While reading this basically well-written report, almost everyone, professional and non-professional alike, will begin to yawn or get slightly distracted or bored or go blank at certain points. The phenomenon results directly from a word in the text which, unbeknownst to the reader, is undefined or mistakenly defined. Now watch for the word resident.
The task force was supposedly in universal agreement right from the start, that nursing home residents are supposed to be old people who can't take care of themselves, not mental patients. Yet within the first few pages, we see repeated references to younger adult nursing home residents with mental illness who need to "receive the care and treatment essential to avoid anti-social behaviors." Now wait a minute...! Are these guys just another kind of resident, or are they a different breed of cat, or what? I don't get it.

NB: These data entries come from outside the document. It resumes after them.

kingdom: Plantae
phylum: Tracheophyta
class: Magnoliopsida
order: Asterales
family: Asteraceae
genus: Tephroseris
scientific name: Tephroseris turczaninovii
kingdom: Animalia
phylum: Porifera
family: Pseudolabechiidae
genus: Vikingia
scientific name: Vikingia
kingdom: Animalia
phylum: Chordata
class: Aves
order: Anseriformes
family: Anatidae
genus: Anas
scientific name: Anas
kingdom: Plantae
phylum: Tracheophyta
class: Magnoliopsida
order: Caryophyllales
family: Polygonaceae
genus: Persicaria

There's a fundamental confusion here, and it's going to ruin any opportunity for positive change.
As I've written (many times) previously, I think the error is, very simply, calling people who behave badly "mentally ill" to begin with, and then presuming that they are the way they are because of some brain problem which ought to be dealt with as a medical issue.
I'm sorry, but we just don't know how to FIX people that way. Nursing homes can't do it, neither can state nuthouses. Nursing homes are places for old people to go when they need to be fed and sheltered and their families don't want to do it by themselves. Nuthouses are places for criminals to go when they need to be restrained and society doesn't have the stomach to discipline them in the traditional ways. When we lump these very different tasks together as "care" for "patients" we waste a lot of hard work.
Unfortunately, that's what's happening with the Illinois Governor's Nursing Home Safety Task Force. See whether their report is easier to read when you spot the fact that the word resident is causing some blankness.